1. Show the derivation tree for obtaining the value of the expression
(\x -> (\x -> x)) 1 2
with both call-by-value and call-by-name strategies.
2. Let expressions, also known as local definitions, are expressions of form
let x = d in e
where x
is a variable and d
and e
are expressions. For example,
let x = 5 in x + 6 * x
computes to 35. Write the typing and operational semantic rules for let expressions.

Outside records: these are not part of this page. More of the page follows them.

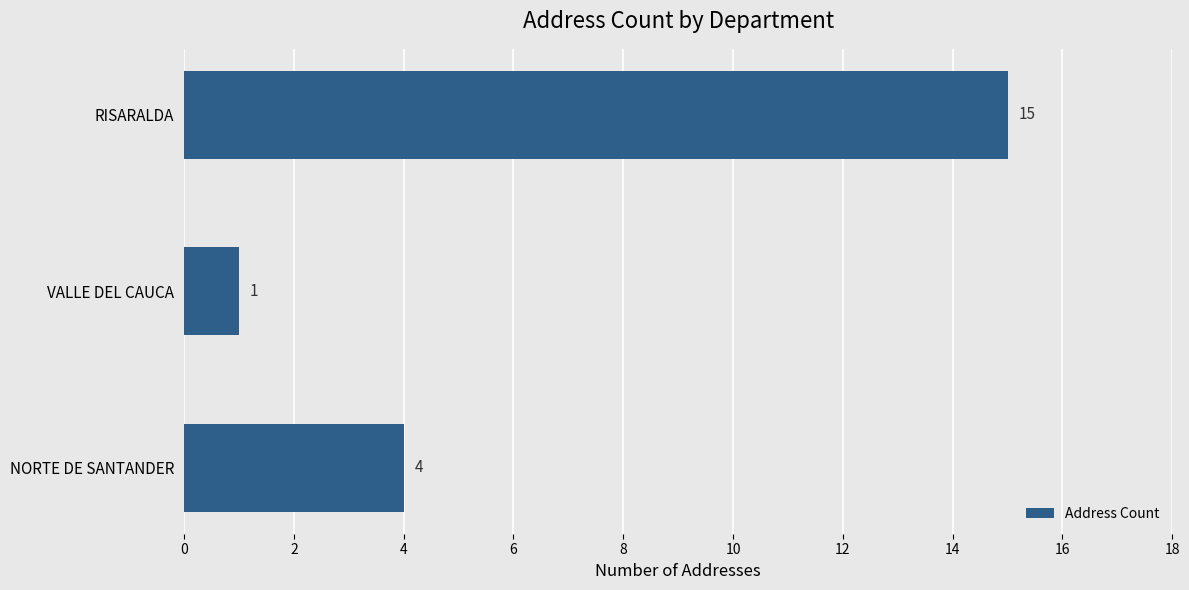

What is the ratio of the value at RISARALDA to the value at VALLE DEL CAUCA?

15.0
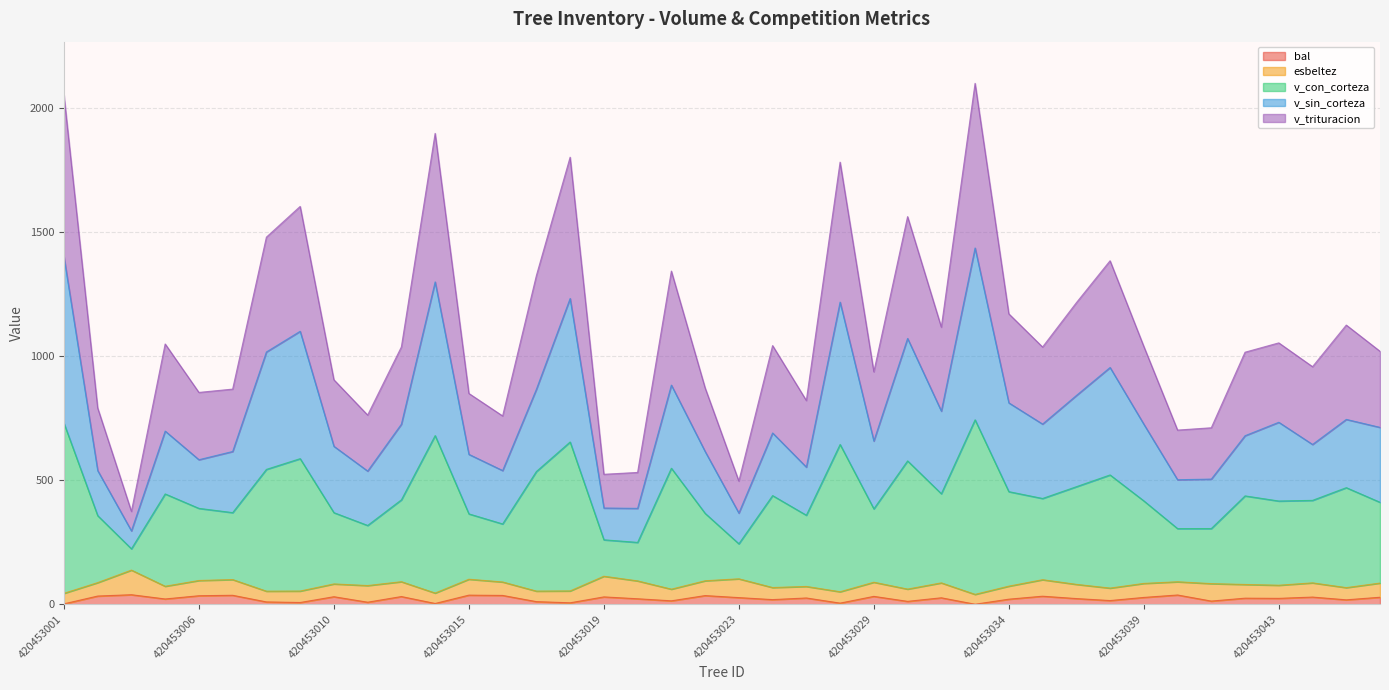

Does the chart have visible grid lines?

Yes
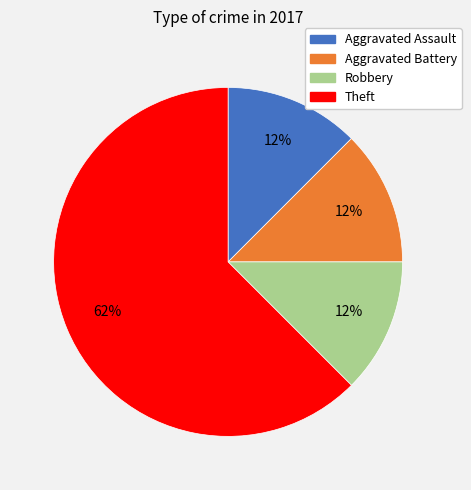

The Theft slice represents 74% of the pie. True or false?

False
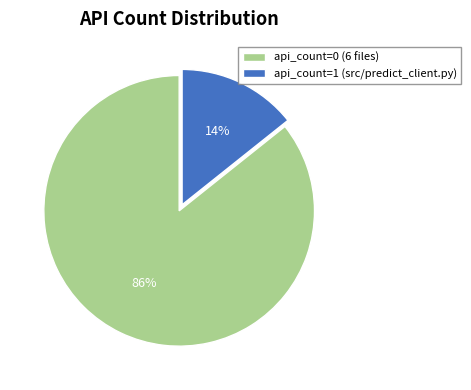

Which category accounts for the majority?

api_count=0 (6 files)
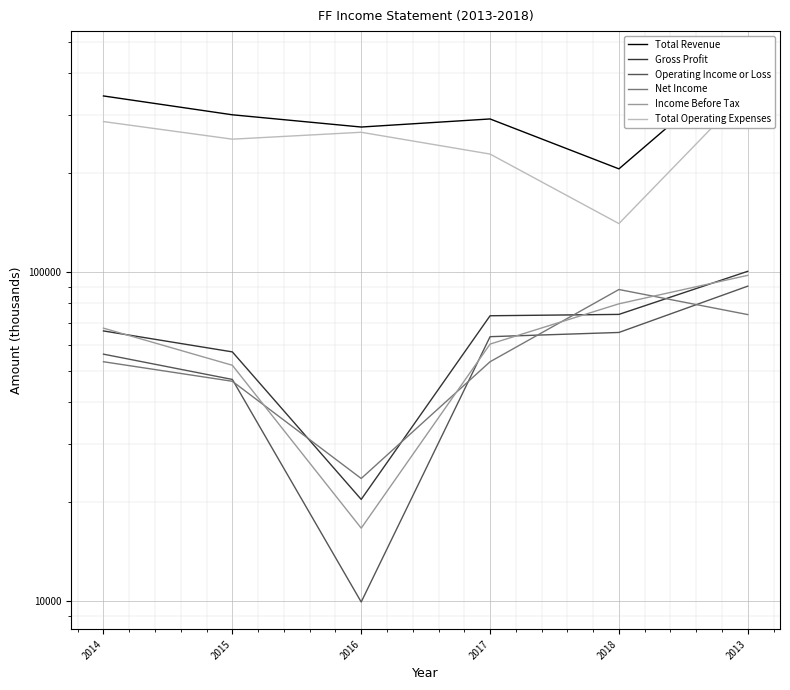

What position from the left is 2017?

4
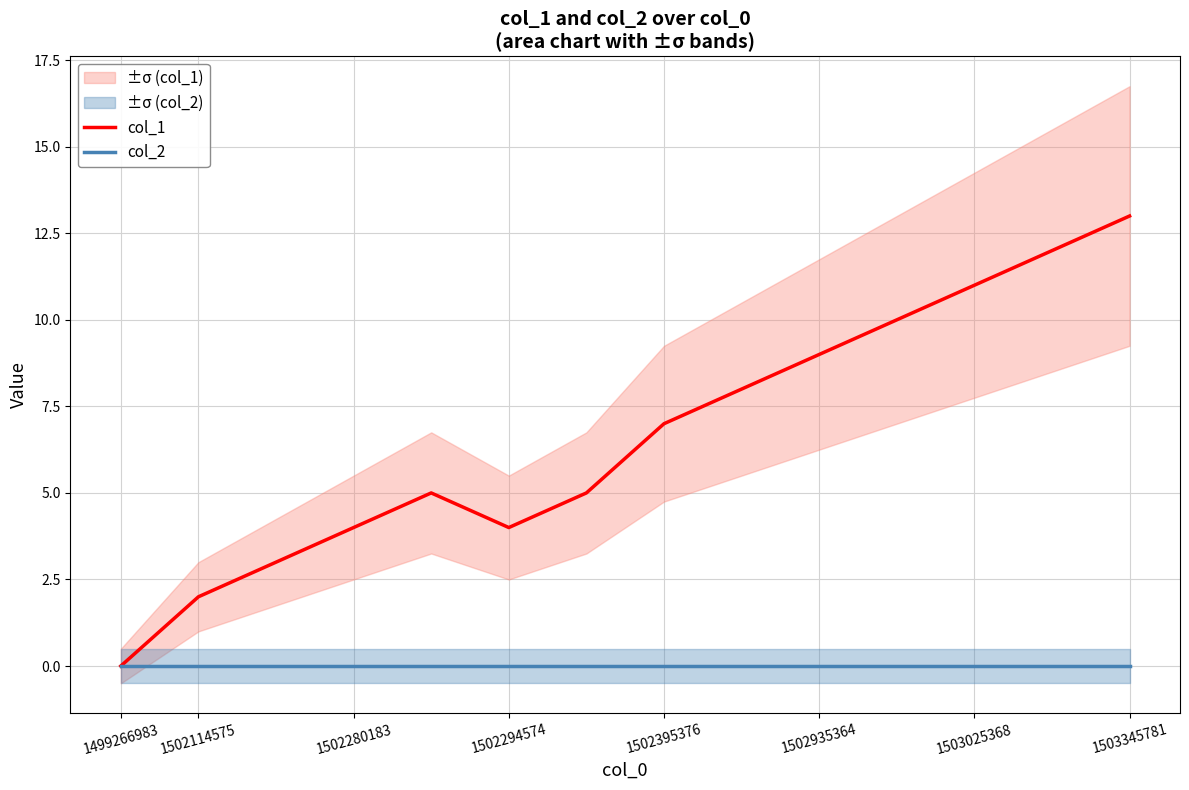

Which series has the widest spread of values?

col_1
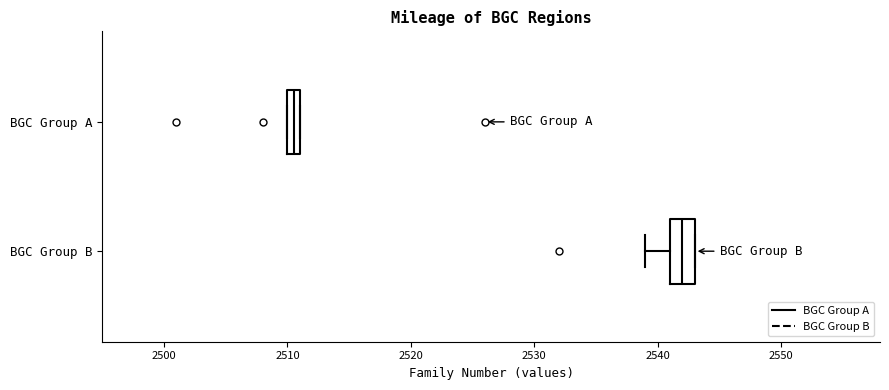

Comparing the boxes themselves (not the whiskers), which one is the widest?

BGC Group B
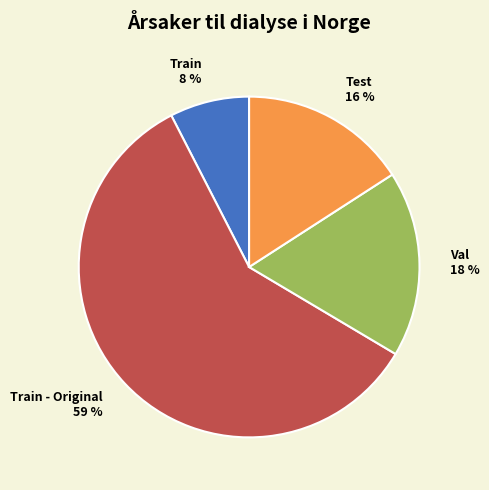

Does Test 16 % represent more than half of the total?

No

3. Consider the polymorphic functions
id : a -> a flip : (a -> b -> c) -> b -> a -> c
Show the most general types of
id id id id id flip flip flip id
4. Recall the Church booleans:
True = \x -> \y -> x False = \x -> \y -> y and = \x -> \y -> x y x or = \x -> \y -> x x y
Show that the representation is equivalent to the ordinary booleans by
computing the truth tables of and
and or
.
5. The SKI combinator system consists of three functions:
S = \x -> \y -> \z -> x z (y z) K = \x -> \y -> x I = \x -> x
This system is equivalent to lambda calculus, in the sense that any closed lambda expression without constants can be written by using only applications of these 3 functions - without any abstractions or variables. Show how to do this for the Church numerals 0, 1 and 2, that is, for
0 = \f -> \n -> n 1 = \f -> \n -> f n 2 = \f -> \n -> f (f n)